- **ZADANIE A**: Jak według fragmentu o Roku 1984 Piotr Graczyk nazwał tę książkę?

- **PRZYTOCZONY FRAGMENT**:
*-*-*

Forma antyutopii jest wezwaniem do odważnego obserwowania świata, ale co w sytuacji, gdy w wyniku lektury czytelnik traci wiarę w rzeczywistość? Jakie są konsekwencje takiej uświadamiającej lektury? — podsumował pierwszą część rozmowy Jakub Pyda, wprowadzając jednocześnie w kolejny istotny problem lekturowy. Piotr Graczyk nazwał Rok 1984 „książką zbójecką”, jedną z tych książek inicjacyjnych, które trwale reorganizują myślenie osób, które się z nią zetkną. Orwell miał według niego szczególny dar wprowadzania czytelnika w świat historyczny rozumiany jako przestrzeń przekształcania się ludzkich społeczeństw za sprawą rozwoju cywilizacji, a jednocześnie przypominał, że żyjemy w takim świecie, jaki sami sobie stworzymy. Obecnie żyjemy w antropocenie, epoce ludzi — powiedział. Piotr Gociek zwrócił uwagę na bolesną samoświadomość i nieszczęście Orwella jako myśliciela, który, będąc wybitnym pisarzem owego antropocenu i nauczycielem młodych, był też poddawany surowej i nie zawsze uzasadnionej krytyce zarówno środowisk diametralnie różniących się z nim światopoglądowo, jak i tych, z którymi mógłby mieć wiele wspólnego.

*-*-*

Surowe wpisy:
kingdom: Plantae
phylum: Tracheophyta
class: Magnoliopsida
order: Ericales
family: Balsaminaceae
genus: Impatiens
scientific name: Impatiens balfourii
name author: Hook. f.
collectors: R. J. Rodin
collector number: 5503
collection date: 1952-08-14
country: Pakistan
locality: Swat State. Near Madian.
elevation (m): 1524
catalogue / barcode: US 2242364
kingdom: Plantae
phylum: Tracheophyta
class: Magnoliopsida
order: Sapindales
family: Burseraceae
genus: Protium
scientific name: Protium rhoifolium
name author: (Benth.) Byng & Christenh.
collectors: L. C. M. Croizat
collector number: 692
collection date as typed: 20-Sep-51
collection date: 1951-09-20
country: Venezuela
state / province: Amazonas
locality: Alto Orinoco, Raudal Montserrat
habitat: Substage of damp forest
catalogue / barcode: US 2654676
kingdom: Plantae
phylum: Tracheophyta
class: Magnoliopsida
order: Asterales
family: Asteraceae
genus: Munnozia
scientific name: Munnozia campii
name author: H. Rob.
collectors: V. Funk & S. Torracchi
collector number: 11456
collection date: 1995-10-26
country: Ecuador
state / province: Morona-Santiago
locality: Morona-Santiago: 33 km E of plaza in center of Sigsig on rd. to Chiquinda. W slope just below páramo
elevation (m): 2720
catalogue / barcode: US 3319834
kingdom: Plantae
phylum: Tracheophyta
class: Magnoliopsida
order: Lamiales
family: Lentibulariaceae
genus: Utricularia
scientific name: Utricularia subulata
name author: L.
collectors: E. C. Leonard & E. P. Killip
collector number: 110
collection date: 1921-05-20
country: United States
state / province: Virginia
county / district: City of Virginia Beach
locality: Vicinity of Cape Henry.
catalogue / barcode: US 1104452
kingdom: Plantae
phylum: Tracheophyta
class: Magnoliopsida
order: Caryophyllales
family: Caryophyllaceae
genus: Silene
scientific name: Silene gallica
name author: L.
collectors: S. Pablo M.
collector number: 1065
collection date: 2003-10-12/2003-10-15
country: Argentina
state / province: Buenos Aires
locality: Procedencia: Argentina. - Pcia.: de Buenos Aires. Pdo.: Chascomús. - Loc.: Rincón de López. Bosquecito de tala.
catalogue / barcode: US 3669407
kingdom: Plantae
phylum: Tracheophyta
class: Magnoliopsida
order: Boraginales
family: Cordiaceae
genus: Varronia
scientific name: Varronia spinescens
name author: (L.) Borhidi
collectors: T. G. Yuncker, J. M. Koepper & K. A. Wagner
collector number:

*-*-*

- **ZADANIE B**: Policz wiersze wpisów, w których występuje słowo „country”, i podaj samą liczbę.

- **ODPOWIEDŹ A**: Nazwał ją „książką zbójecką”.

- **ODPOWIEDŹ B**: 5